McIntosh is wary of going down the vaccination route. "What happens to the meat and milk from cattle who show signs of TB after being vaccinated?" She asks. "Will it be allowed to be exported?"
Meanwhile, badger lovers have taken to Twitter to drum up support for a government 'e-petition', which if it attracts 100,000 signatures will automatically trigger a debate on the cull in the House of Commons.
The 'hashtag' #replacelovewithbadgersongs was trending on the social media site today, encouraging users to replace the word 'love' in famous songs with the word 'badger'.
The stunt had the desired effect: the word 'badger' was soon trending. Between yesterday and today, approximately 20,000 new signatures have been added to the petition.
Brian May's Olympics badger badge sparks anger and praise
13 August 2012
DID BRIAN MAY make a political statement about a controversial badger cull while performing at the Olympics closing ceremony last night? The Queen guitarist's decision to wear shoulder patches depicting a badger and a fox has been praised by wildlife lovers while farmers and countryside rights activists have called it "appalling" and "disappointing".
The animal emblems could be seen as May and singer Jessie J performed their rendition of Queen's We Will Rock You in front of a global TV audience.
The legendary guitarist, who also has a PhD in astrophysics, has been vociferous in his opposition to the Government's controversial plan to conduct scientific trials aimed at fighting bovine tuberculosis. The trials will involve culling thousands of badgers. In July, May said it was "ludicrous" that a vaccine for cattle was not being used instead.
Last night his stage outfit drew a flurry of comments. While Danny Boyle's opening ceremony two weeks ago celebrated a green and pleasant land, denizens of the rural idyll seemed divided by May's badger badge.

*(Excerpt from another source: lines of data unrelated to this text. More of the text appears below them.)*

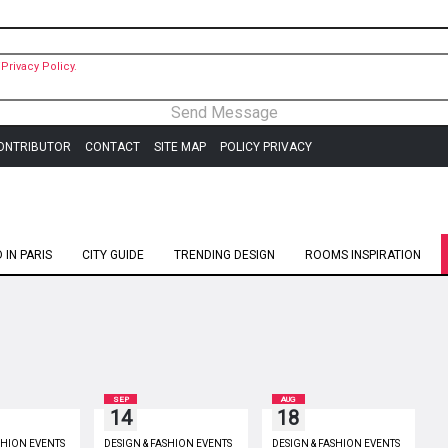
Privacy Policy.
ONTRIBUTOR
CONTACT
SITE MAP
POLICY PRIVACY
IN PARIS
CITY GUIDE
TRENDING DESIGN
ROOMS INSPIRATION
SEP
AUG
14
18
SHION EVENTS
DESIGN & FASHION EVENTS
DESIGN & FASHION EVENTS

The Countryside Alliance wrote that it was "appalling to see Brian May making a political statement with his fox and badger badges" while field sports photographer Country Lady Amy called it "very disappointing".

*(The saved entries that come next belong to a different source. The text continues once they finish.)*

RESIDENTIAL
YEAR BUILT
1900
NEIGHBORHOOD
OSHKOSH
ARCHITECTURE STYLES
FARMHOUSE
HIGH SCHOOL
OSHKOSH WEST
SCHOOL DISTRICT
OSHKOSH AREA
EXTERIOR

Dairy farmer Pete Ledbury accused the guitarist of "sticking two fingers up to the people who make the British countryside what it is".
But Alice Bell, a science writer with 9,500 Twitter followers, praised May's actions and suggested the cull had been postponed until after the Olympics because police would otherwise have been unable to handle the expected protests. This, she said "makes Brian May's reference to it in closing ceremony more pointed".
The North Wildlife Trust, meanwhile, tweeted that May was "rocking out for wildlife, amazing!"
May has not yet responded to a request for comment.
Farmers were forced to slaughter 25,000 animals in 2010 alone to curb the rising number of tuberculosis infections. But many opponents argue that culling actually runs the risk of making bovine TB more widespread. A decade-long landmark trial found that badgers displaced by culls simply carry the disease elsewhere. It also discovered that, at best, the incidence of TB was reduced in the cull area by just 16 per cent after nine years.
A badger vaccination programme is to replace culling in Wales following a successful legal challenge there. But the Badger Trust's high court bid to stop the cull in England failed last month, meaning culls could begin as early as September.